Let $\mathbf{A} \in \mathbb{C}^{n \times n}$ be a non-zero matrix with Schur decomposition $\mathbf{A}=\mathbf{U}(\boldsymbol{\Lambda}+\mathbf{N}) \mathbf{U}^*$ where $\mathbf{U}$ is unitary, $\mathbf{N}$ is strictly upper triangular, and $\boldsymbol{\Lambda}=\operatorname{diag}\left(\begin{array}{lll}\lambda_1 & \cdots & \lambda_n\end{array}\right)$. Prove that if $\mathbf{A}$ is nonsingular with
$$
2\|\mathbf{N}\|_2 \leq \min _{1 \leq j \leq n}\left|\lambda_j\right|,
$$
then $\kappa_2(\mathbf{A}) \leq 3 \kappa_2(\mathbf{\Lambda})$.
My understandng is that we can write down the Schur decomposition of $\mathbf{A}^{-1} = \mathbf{U} (\mathbf{\Lambda}^{-1} + \mathbf{M}) \mathbf{U}^*$. Then,
$$
\begin{aligned}
\kappa_2(\mathbf{A}) & = \|\mathbf{\Lambda} + \mathbf{N}\|_2 \|\mathbf{\Lambda}^{-1} + \mathbf{M}\|_2 \\
& \leqslant \left(\max |\lambda_j| + \frac{1}{2} \min |\lambda_j|\right) \left(\frac{1}{\min |\lambda_j|} + \|\mathbf{M}\|_2\right).
\end{aligned}
$$
However, I am not sure how to move forward. Should I seek for a different direction. Any suggestions?
Best Answer
Using part of your reasoning above, we have $$ \begin{align*} \|\mathbf{A}\|_2 &\le \|\mathbf{\Lambda}\|_2 + \|\mathbf{N}\|_2 \le \frac{3}{2} \|\mathbf{\Lambda}\|_2. \end{align*} $$ Thus, we'll be done if we can show $$\|\mathbf{A}^{-1}\|_2 \le 2 \|\mathbf\Lambda^{-1}\|_2$$ because then we'd have $$\kappa_2(\mathbf{A}) = \|\mathbf{A}\|_2 \|\mathbf{A}^{-1}\|_2 \le \left( \frac 3 2 \|\mathbf{\Lambda}\|\right) \left( 2 \| \mathbf{\Lambda}^{-1}\|_2\right) = 3 \kappa_2(\mathbf \Lambda).$$
Now to fill in that missing step above.

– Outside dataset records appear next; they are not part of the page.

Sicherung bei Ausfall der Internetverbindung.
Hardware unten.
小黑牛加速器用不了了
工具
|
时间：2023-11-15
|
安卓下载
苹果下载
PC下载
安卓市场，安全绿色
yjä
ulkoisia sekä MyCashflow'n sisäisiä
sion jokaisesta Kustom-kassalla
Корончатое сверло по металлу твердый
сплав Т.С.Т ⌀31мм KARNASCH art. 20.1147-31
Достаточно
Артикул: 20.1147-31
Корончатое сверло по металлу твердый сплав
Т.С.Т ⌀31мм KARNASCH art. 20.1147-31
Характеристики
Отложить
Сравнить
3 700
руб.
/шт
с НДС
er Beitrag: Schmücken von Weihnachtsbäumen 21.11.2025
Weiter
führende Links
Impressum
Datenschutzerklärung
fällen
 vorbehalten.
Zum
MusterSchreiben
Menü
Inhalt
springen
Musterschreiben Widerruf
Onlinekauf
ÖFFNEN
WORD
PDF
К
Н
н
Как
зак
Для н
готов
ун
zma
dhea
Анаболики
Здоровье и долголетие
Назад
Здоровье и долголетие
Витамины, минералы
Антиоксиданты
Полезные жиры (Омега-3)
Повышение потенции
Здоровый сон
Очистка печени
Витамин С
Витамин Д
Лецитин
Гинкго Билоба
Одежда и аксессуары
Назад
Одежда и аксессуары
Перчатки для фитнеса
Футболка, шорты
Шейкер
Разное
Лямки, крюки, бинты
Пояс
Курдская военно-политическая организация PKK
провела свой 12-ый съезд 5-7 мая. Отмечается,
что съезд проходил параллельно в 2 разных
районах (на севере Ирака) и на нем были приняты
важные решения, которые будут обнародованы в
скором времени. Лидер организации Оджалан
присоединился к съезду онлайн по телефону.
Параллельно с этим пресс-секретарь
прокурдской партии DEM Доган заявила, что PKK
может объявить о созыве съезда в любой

Choose $\mathbf{v} \in \mathbb{C}^n$ with $\|\mathbf{v}\|_2 = 1$ and let $\mathbf{w} = \mathbf{A}^{-1} \mathbf{v}$. Then we have $$\begin{align*} 1 = \|\mathbf{v}\|_2 &= \|\mathbf{\Lambda} \mathbf{w} + \mathbf{N} \mathbf w \|_2 \\ &\ge \|\mathbf{\Lambda w}\|_2 - \| \mathbf{Nw}\|_2 \\ &\ge \big (\min |\lambda_j| - \|\mathbf{N}\|_2 \big ) \|\mathbf{w}\|_2 \\ &\ge \left(\frac 1 2 \min|\lambda_j|\right) \|\mathbf{w}\|_2 \\ \end{align*}$$
and rearranging gives $$\|\mathbf{w}\|_2 \le \frac{2}{\min |\lambda_j|} = 2 \|\mathbf{\Lambda}^{-1}\|_2$$
so we conclude $\|\mathbf{A}^{-1}\|_2 \le 2 \|\mathbf\Lambda^{-1}\|_2$ which completes the proof.